Either advertisement works, and you pay for your content by being psychologically manipulated into paying more than you otherwise would on things you don't need, or it doesn't, and businesses pay for ineffective advertisement, leading to increased prices.

Advertisement is not free. It's a trick that looks free if you ignore the entire way it functions.

- commodoreboxer

[–] [email protected] -1 points 2 months ago* (last edited 2 months ago)

Advertisement is not free. It's a trick that looks free if you ignore the entire way it functions.

It doesn't take an expert understanding of economics to see that any belief that advertisement allows for a free Internet is smoke and mirrors. The money comes from somewhere, notably from you.

I think thats kind of obvious that the money has to be coming from somewhere. The ads are what funds large parts of the internet. Someone is paying for it, either the people buying stuff because of the ads or the businesses buying the ads.
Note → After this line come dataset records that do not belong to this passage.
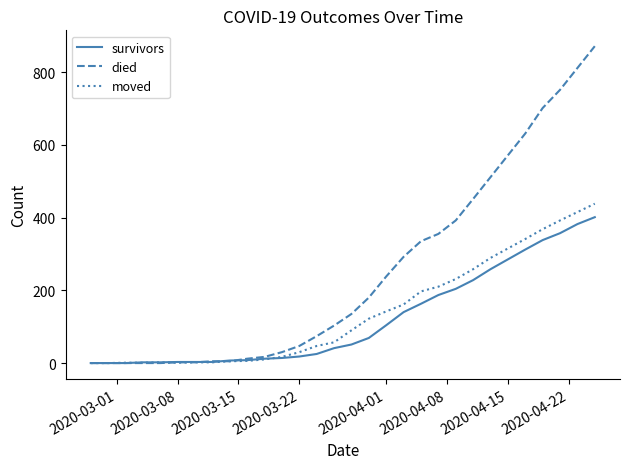

What is the maximum value for moved?

438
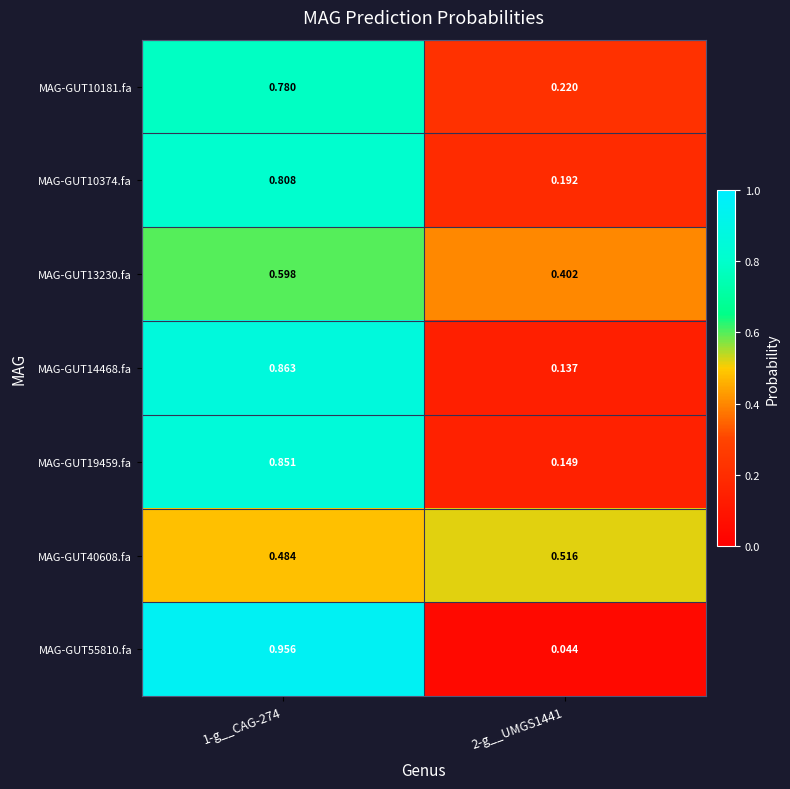

Is the value of MAG-GUT14468.fa at 2-g__UMGS1441 greater than the value of MAG-GUT55810.fa at 2-g__UMGS1441?

Yes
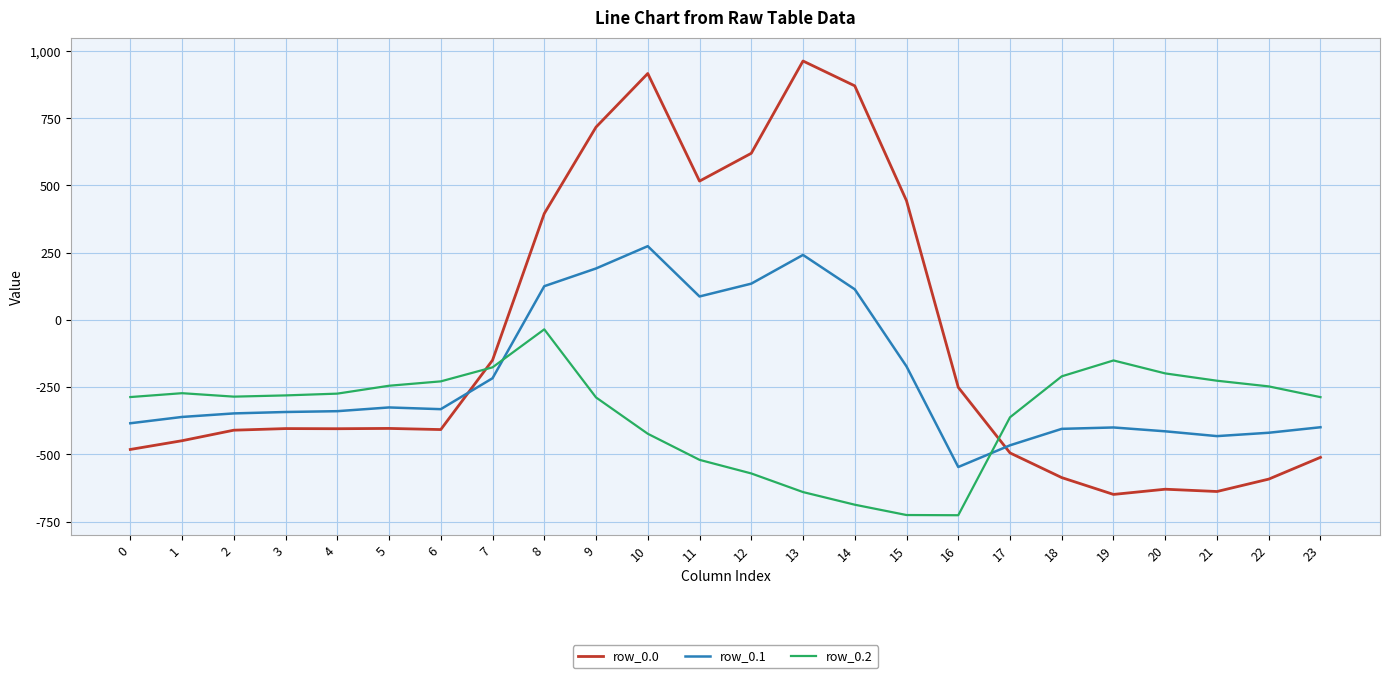

Which series changed the most between 2 and 17?

row_0.1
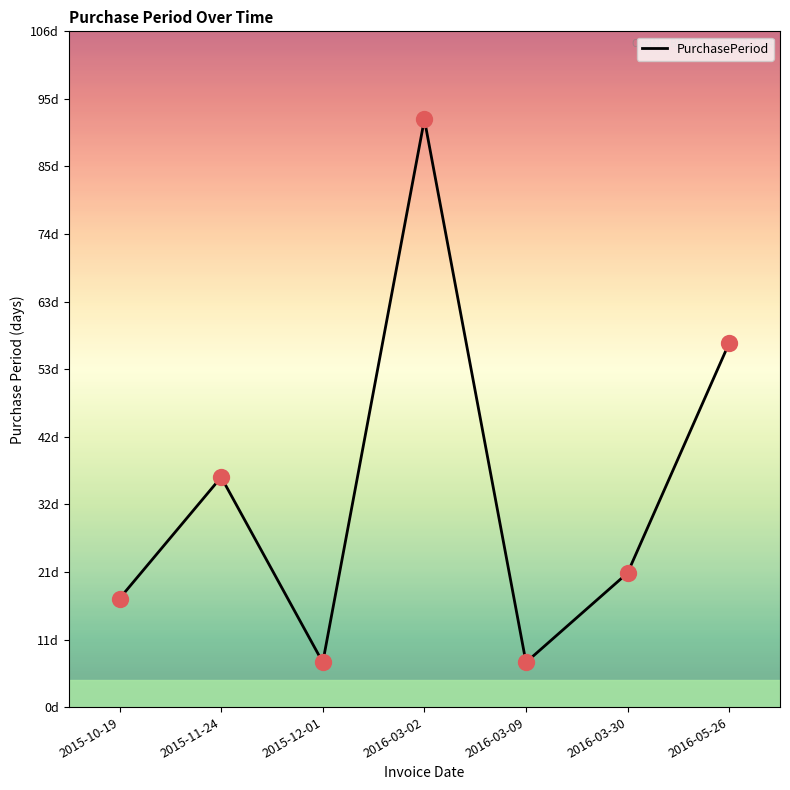

What is the change in value from 2016-03-09 to 2016-03-30?

+14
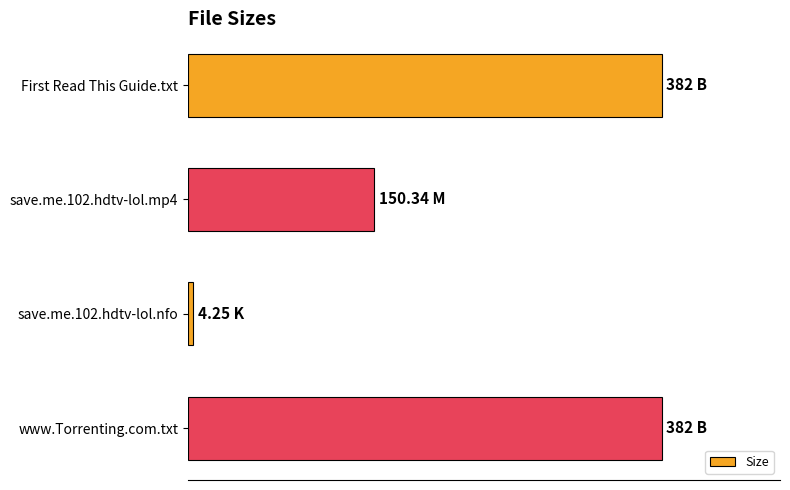

Where is the data nearest to the value 193?

save.me.102.hdtv-lol.mp4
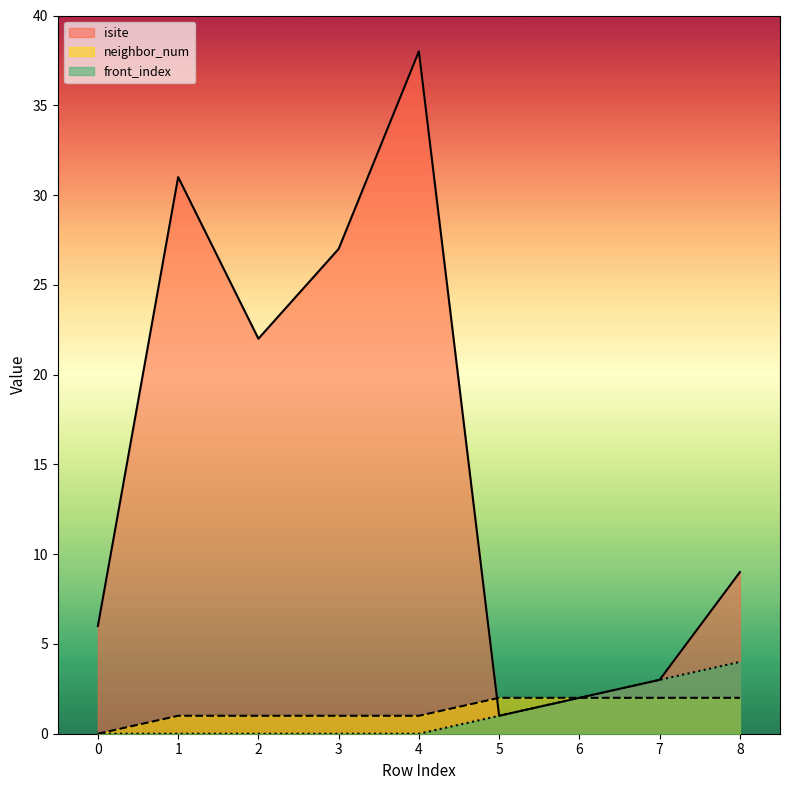

At 5, list the series in order from smallest to largest.

isite, front_index, neighbor_num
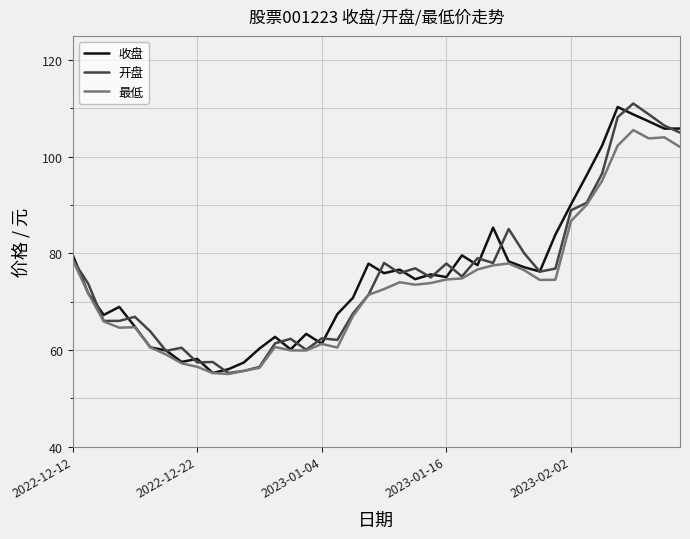

What is the minimum value shown in the chart?

55.0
Whichever way it is, maybe both, it has the side effect of distributing the cost of the Internet. The alternative without ads would be everyone paying for every little thing on the internet, does anyone think, that that scenario is realistic? That would also mean the cost is solely on the people and nothing coming from corporations.

[–] [email protected] 4 points 2 months ago

It's just more communication about the same thing. Started out with just a mention in the release notes and a checkbox in the settings, which clearly wasn't enough (hence your calling it "silently"), then a more elaborate response on Reddit, and now this more detailed blog post outside of Reddit's walled garden. And I'm sure it's not the last we'll hear of it. (I'd be curious about the experiment's results too, for example.)